Eigentlich klingt es nicht nach viel, was der Chicorée zum Wachsen braucht: Wasser, die richtige Temperatur und absolute Dunkelheit. Aber wie so oft sind es die Details, die den Anbau des zarten, leicht bitteren Wintergemüses nicht gerade einfach machen. Michael Bauer weiß das nur allzu gut. 1984 hat er seine Diplomarbeit an der Universität für Bodenkultur über den Chicorée geschrieben. „Ich war auch sicher einer der Ersten, der ihn bei uns angebaut hat, zumindest in Ostösterreich“, sagt Bauer. Heute zählt er zu den gefragtesten Gemüsebauern, der allerdings ausschließlich die Gastronomie beliefert, darunter Heinz Reitbauer vom Steirereck, Paul Ivic im Tian und Rupert Schnait, der im Hotel Imperial kocht.

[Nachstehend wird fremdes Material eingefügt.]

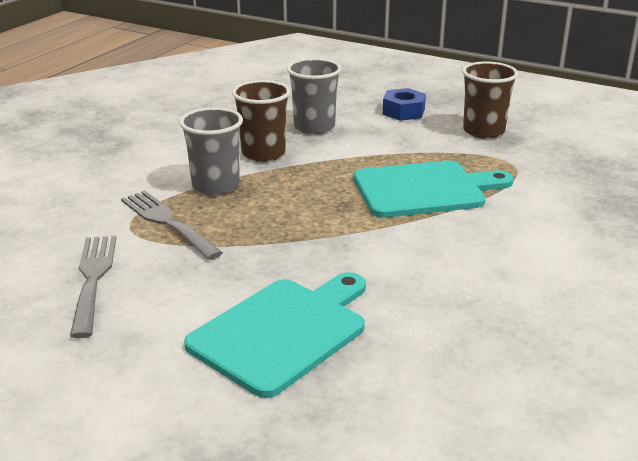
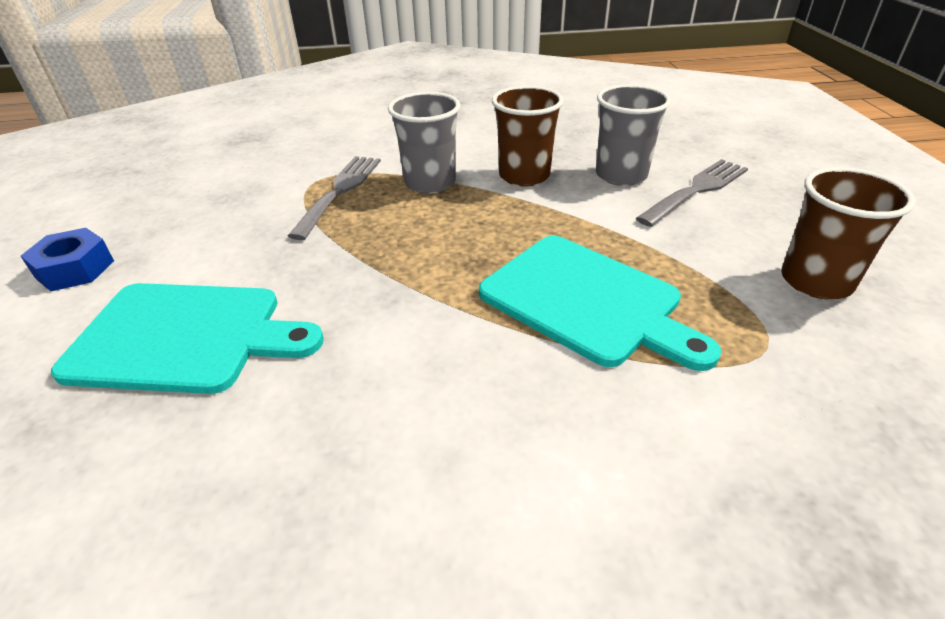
camera: 55 degrees right, 10 degrees up
(93, 279) = (218, 204): grey fork -> grey fork (696, 190)
(403, 111) = (754, 206): blue nut -> blue nut (75, 269)

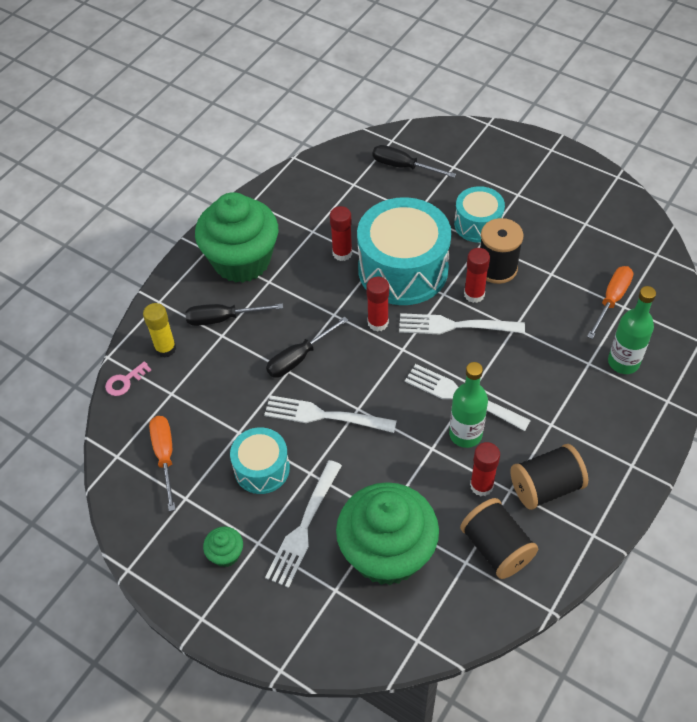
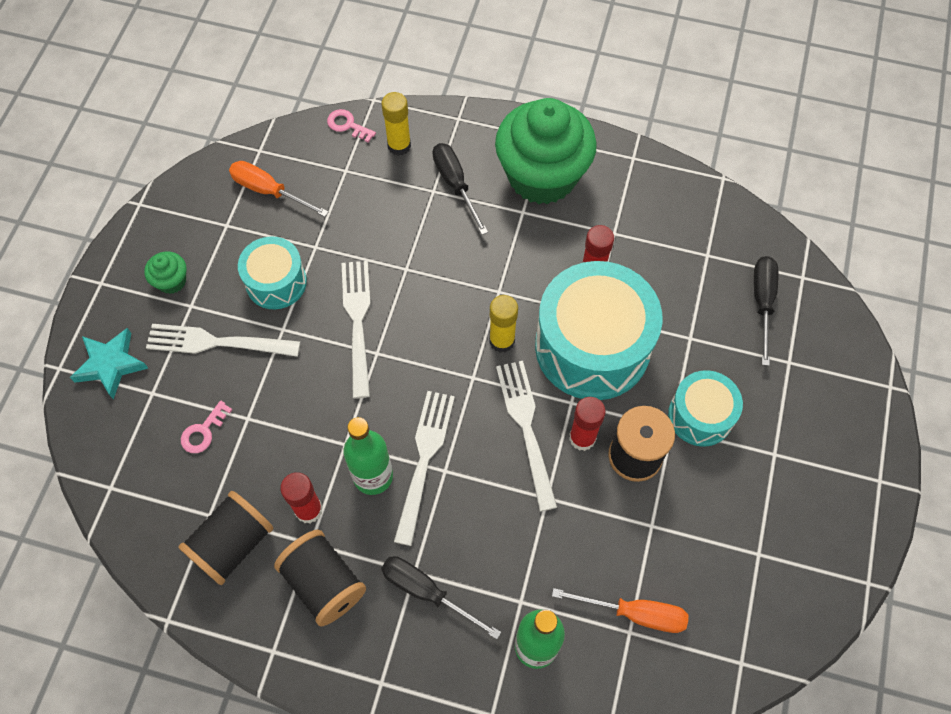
camera: 70 degrees right, 10 degrees up
(165, 456) = (269, 191): orange screwdriver -> orange screwdriver turned 120 degrees counterclockwise
(294, 621) = (111, 364): none -> turquoise star
(299, 358) = (426, 274): black screwdriver -> black screwdriver (427, 592)
(378, 323) = (502, 341): red glue stick -> yellow glue stick
(387, 553) = (203, 431): green cupcake -> pink key

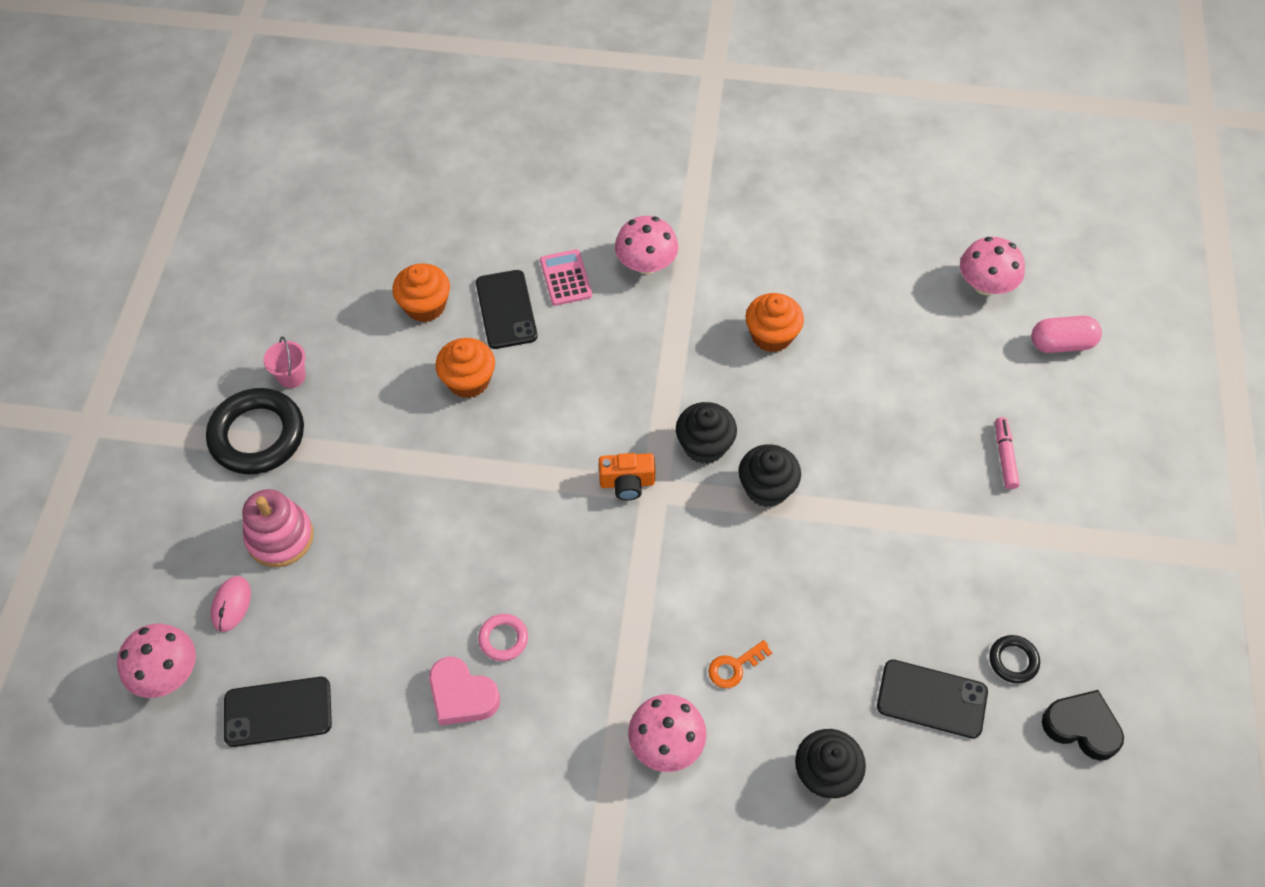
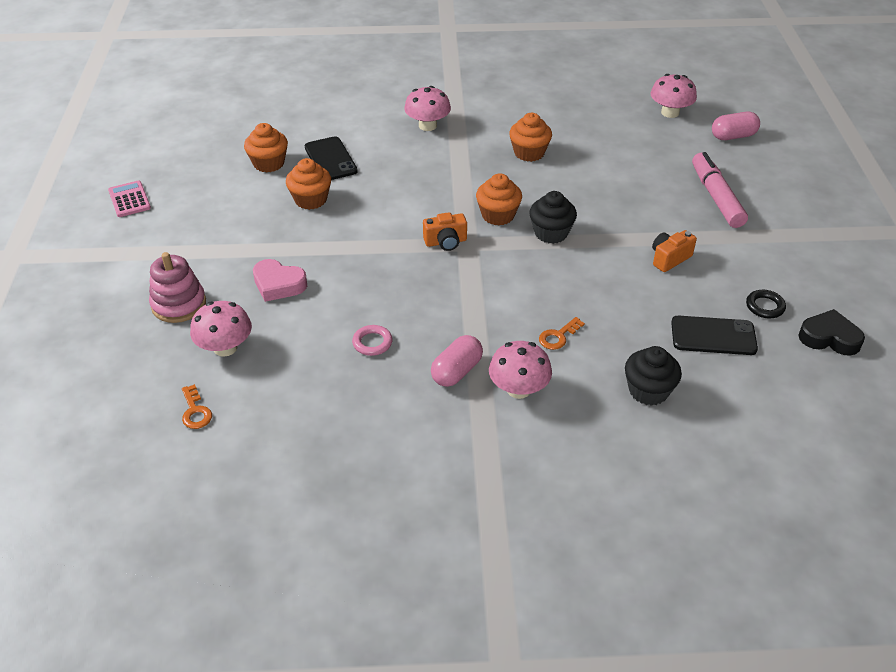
camera: 10 degrees left, 15 degrees down
(167, 673) = (96, 399): pink mushroom -> pink mushroom (225, 348)
(231, 605) = (145, 349): pink mouse -> none
(257, 435) = (150, 248): black ring -> none
(278, 712) = (195, 411): black phone -> orange key
(292, 376) = (172, 212): pink bucket -> none
(462, 695) = (347, 381): pink heart -> pink heart (278, 284)
(566, 278) = (371, 138): pink calculator -> pink calculator (129, 199)
(597, 702) = (456, 371): none -> pink capsule
(704, 445) = (498, 215): black cupcake -> orange cupcake
(911, 558) = (669, 259): none -> orange camera
(1004, 456) = (716, 197): pink marker -> pink marker, size x1.86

Damals, als Bauer studiert hat, hat es noch wesentlich weniger Bewusstsein für heimisches Gemüse gegeben. „Ich habe meine Diplomarbeit bei einem Obstbauprofessor geschrieben, weil dieser auch die Gemüsebauvorlesungen gehalten hat. Nicht einmal am Pflanzeninstitut wollten sie Gemüsebauvorlesungen, das hatte damals keine Bedeutung in Österreich“, sagt Bauer, der für seine Diplomarbeit vor allem in Deutschland geforscht hat.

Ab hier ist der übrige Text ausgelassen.